De la rencontre avec le groupe scout d’El Ouardia, nombreux et dynamique, il est apparu combien la dimension spirituelle, dans le respect de chacun, peut nourrir un engagement concret au service de la communauté. Une expérience qui a aussi rappelé aux Caritas l’importance de cultiver leur identité propre, en allant au-delà d’une logique purement assistancielle.
D’autres éléments encore ont enrichi la connaissance de la Tunisie : de la visite des ateliers des femmes à La Goulette, aux réflexions apportées par le Dr Chedli sur la situation socio-sanitaire de La Goulette, jusqu’à l’invitation de M. Sadok Ben Ammar à imaginer un réseau de « villages verts », des espaces hydro-agricoles à vocation solaire et éolienne, animés par des communautés autosuffisantes qui commercialisent leurs excédents agricoles et énergétiques sur le marché.
Ce qui a marqué, au-delà du contenu, c’est le climat humain ouvert et convivial, dans lequel chacun a pu écouter, s’ouvrir, s’exprimer, interroger et se laisser interroger par l’expérience de l’autre.
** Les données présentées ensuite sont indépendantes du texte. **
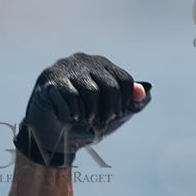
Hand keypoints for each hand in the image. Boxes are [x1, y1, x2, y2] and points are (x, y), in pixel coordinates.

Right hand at [15, 52, 150, 166]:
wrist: (55, 134)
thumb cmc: (88, 119)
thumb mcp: (116, 114)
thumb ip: (135, 102)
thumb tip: (146, 90)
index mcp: (102, 65)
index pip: (125, 80)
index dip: (125, 102)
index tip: (117, 115)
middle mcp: (84, 61)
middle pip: (110, 86)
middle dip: (109, 110)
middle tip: (103, 121)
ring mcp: (65, 67)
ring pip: (91, 91)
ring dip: (91, 114)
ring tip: (87, 120)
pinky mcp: (49, 79)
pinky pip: (70, 96)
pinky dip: (74, 113)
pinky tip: (71, 118)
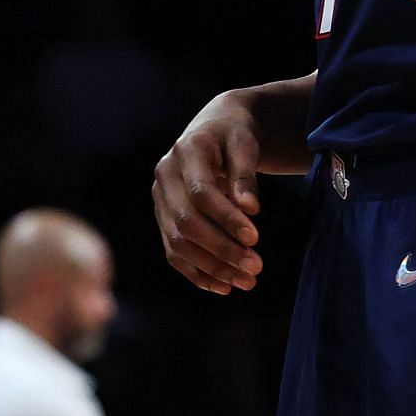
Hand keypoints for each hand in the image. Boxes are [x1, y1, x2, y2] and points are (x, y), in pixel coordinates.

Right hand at [152, 92, 266, 294]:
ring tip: (246, 281)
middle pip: (186, 222)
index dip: (226, 218)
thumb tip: (250, 209)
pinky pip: (173, 251)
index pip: (201, 192)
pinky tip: (223, 286)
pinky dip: (196, 272)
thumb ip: (245, 174)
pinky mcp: (162, 217)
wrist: (216, 129)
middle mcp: (164, 175)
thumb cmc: (235, 135)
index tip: (256, 238)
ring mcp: (159, 198)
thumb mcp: (245, 144)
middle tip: (256, 268)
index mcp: (184, 151)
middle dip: (221, 249)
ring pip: (178, 242)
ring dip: (212, 267)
Jour après jour, la proximité et le partage nous ont rendus plus familiers.
Un point de départ, certainement pas un point d’arrivée. Le prochain rendez-vous est prévu fin septembre en Sicile.
Nous le savons bien : ce sont les petits pas qui construisent des ponts, de la confiance et de nouvelles racines. Mais, comme l’a souligné lors de la rencontre finale notre évêque, en reprenant sa Lettre pastorale de septembre 2025, pour s’enraciner, un travail est nécessaire, fait d’accueil réciproque, de partage des différences non pas comme un défi, mais comme une richesse, un travail de communion. « Je nous souhaite de découvrir chemin faisant ces racines réciproques », nous a-t-il souhaité.
Un souhait qui fait naître en nous le désir de poursuivre le chemin entrepris.